Time Warner and all modern ISPs realize that's an inefficient use of the available bandwidth because not everyone uses their 10Mbps connection all the time leaving a lot of "empty" bandwidth. So instead, the ISPs sell 100 people 10Mbps expecting that not everyone will be online using their full bandwidth at the same time. When that happens however, everyone's connection slows to a crawl because they can each only get at most 1Mbps.

The usage caps do not change this scenario in terms of how much bandwidth is available or sold. Instead it creates a disincentive for you to use your full bandwidth because you have a limit on the amount of data you can download. If you use your full bandwidth frequently you'll exceed your limit and pay overage fees.

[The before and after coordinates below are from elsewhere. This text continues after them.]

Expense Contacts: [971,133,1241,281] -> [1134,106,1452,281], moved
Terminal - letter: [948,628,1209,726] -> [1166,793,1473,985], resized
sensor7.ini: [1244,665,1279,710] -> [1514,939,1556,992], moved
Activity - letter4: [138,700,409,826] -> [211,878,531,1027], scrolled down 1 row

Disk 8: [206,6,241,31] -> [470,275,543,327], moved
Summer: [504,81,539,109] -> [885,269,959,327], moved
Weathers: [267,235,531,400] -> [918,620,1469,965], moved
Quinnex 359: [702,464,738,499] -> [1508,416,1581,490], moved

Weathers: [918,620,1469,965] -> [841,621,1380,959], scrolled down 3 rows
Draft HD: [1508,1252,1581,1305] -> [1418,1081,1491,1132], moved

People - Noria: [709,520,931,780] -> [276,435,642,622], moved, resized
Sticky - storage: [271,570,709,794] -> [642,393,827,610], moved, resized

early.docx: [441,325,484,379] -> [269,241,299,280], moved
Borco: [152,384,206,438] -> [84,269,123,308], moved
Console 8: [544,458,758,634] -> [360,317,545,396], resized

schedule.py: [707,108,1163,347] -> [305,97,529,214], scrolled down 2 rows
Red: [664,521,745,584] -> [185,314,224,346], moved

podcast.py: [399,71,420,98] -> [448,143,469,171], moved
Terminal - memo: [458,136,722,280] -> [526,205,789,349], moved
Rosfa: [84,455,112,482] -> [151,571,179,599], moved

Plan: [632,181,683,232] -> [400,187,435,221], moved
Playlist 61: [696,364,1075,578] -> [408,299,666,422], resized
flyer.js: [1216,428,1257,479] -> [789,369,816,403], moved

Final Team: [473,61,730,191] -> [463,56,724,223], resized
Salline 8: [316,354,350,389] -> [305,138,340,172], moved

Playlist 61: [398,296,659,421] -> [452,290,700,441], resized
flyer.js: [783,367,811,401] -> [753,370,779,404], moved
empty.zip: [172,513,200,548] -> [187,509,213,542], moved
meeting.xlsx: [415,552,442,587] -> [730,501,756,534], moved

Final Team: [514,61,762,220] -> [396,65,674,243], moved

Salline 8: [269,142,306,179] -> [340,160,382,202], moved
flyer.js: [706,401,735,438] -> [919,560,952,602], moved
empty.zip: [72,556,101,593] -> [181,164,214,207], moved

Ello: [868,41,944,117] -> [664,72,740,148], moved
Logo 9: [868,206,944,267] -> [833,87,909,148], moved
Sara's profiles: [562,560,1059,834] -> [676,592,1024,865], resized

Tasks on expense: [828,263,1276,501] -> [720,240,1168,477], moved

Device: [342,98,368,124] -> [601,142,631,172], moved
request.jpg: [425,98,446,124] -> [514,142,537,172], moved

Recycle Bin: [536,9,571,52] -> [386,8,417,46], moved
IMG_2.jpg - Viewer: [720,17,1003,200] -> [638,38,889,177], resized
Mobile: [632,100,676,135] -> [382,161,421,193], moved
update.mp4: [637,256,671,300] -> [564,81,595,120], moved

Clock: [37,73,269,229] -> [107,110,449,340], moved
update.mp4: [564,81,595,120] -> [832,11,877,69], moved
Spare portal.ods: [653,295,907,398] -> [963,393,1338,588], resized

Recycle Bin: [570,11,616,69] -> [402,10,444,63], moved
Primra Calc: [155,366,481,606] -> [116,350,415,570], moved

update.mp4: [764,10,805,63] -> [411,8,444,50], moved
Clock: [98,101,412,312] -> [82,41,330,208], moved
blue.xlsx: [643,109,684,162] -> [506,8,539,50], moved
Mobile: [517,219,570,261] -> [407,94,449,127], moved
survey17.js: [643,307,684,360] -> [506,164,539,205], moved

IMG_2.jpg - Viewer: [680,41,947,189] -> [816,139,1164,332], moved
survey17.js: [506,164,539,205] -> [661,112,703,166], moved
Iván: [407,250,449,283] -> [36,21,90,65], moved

This is like the time share you've purchased (2 weeks in August in the Florida Keys) and one week into your stay the owner calls you up and tells you to be out by 5pm or he'll charge you an additional fee for every night you stay. Most people would find this behavior outrageous since you've already paid for then entire two weeks, but your usage of the 2 week access time is capped to only 1 week.

In this way, ISPs essentially scare people into not using their Internet connection as frequently so as to help avoid the network slow-downs that occur when everyone is using it.

Clearly this method of selling bandwidth doesn't guarantee any particular performance for your money and with the caps may actually punish you for using your full bandwidth.

Additionally in the case of Time Warner one of their talking points is the promise to bring even higher speeds than they have now. However, higher speeds just means you can reach your cap faster so that's not much for "helping people save money".